Welcome on the public web site of the ASFALDA project (ANR-12-CORD-023)
The ASFALDA project started in october 2012, and ended in june 2016. It was funded by the Agence Nationale de la Recherche (ANR). It was coordinated by Marie Candito (Alpage team, Univ Paris Diderot / INRIA), the other partners are Ant'inno, CEA-List, LIF, LLF, MELODI.
The project will contribute to the major challenge of the generalization of electronic content, and the subsequent need for sophisticated tools:
that access to content, in various ways: efficient information retrieval, document summary, document classification, machine translation, information extraction
that make inference over annotated content
To achieve these objectives, we rely on an existing standard for semantic annotation of predicates and roles (FrameNet), and on existing previous effort of linguistic annotation for French (the French Treebank).
The original FrameNet project provides a structured set of prototypical situations, called frames, along with a semantic characterization of the participants of these situations (called “roles”). We propose to take advantage of this semantic database, which has proved largely portable across languages, to build a French FrameNet, meaning both a lexicon listing which French lexemes can express which frames, and an annotated corpus in which occurrences of frames and roles played by participants are made explicit. The addition of semantic annotations to the French Treebank, which already contains morphological and syntactic annotations, will boost its usefulness both for linguistic studies and for machine-learning-based Natural Language Processing applications for French, such as content semantic annotation, text mining or information extraction.
To cope with the intrinsic coverage difficulty of such a project, we adopt a hybrid strategy to obtain both exhaustive annotation for some specific selected concepts (commercial transaction, communication, causality, sentiment and emotion, time), and exhaustive annotation for some highly frequent verbs.
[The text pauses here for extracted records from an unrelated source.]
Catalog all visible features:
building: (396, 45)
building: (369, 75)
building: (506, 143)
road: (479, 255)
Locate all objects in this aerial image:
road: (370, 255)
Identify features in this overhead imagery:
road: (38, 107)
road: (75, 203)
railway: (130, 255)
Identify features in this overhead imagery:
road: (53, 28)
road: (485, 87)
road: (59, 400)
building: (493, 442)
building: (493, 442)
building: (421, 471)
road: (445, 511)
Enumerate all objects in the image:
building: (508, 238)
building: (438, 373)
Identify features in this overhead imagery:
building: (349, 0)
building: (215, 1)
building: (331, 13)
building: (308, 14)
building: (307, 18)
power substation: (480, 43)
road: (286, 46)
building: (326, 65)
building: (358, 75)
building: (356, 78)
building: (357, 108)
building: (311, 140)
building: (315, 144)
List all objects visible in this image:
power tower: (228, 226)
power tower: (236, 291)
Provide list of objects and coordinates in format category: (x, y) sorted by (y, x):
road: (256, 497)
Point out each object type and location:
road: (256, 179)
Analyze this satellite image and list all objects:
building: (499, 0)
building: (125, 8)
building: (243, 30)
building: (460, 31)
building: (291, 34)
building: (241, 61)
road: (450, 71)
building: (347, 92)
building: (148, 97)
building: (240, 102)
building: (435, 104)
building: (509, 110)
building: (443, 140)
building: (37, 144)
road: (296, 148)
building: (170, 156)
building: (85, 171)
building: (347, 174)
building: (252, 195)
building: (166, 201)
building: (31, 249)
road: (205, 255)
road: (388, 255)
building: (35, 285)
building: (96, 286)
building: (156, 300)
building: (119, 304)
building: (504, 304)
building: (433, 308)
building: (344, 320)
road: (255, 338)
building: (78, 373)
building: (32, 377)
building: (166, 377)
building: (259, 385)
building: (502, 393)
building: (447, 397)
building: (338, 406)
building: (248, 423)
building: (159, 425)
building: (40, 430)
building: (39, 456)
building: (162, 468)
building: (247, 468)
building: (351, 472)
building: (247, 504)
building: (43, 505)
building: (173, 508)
The project is structured as follows:
Task 1 concerns the delimitation of the focused FrameNet substructure, and its coherence verification, in order to make the resulting structure more easily usable for inference and for automatic enrichment (with compatibility with the original model);
Task 2 concerns all the lexical aspects: which lexemes can express the selected frames, how they map to external resources, and how their semantic argument can be syntactically expressed, an information usable for automatic pre-annotation on the corpus;
Task 3 is devoted to the manual annotation of corpus occurrences (we target 20000 annotated occurrences);
In Task 4 we will design a semantic analyzer, able to automatically make explicit the semantic annotation (frames and roles) on new sentences, using machine learning on the annotated corpus;
The scientific key aspects of the project are:
an emphasis on the diversity of ways to express the same frame, including expression (such as discourse connectors) that cross sentence boundaries,
an emphasis on semi-supervised techniques for semantic analysis, to generalize over the available annotated data
The project is ambitious and could neither be achieved without intensive collaboration, nor by any one partner alone. The partners involved provide a strong synergy, with competence in linguistic annotations (LLF, Alpage, IRIT), discourse analysis (IRIT and Alpage), syntactic parsing and machine learning techniques (Alpage, LIF, CEA LIST) and NLP-enhanced search engines (CEA LIST and Ant’inno).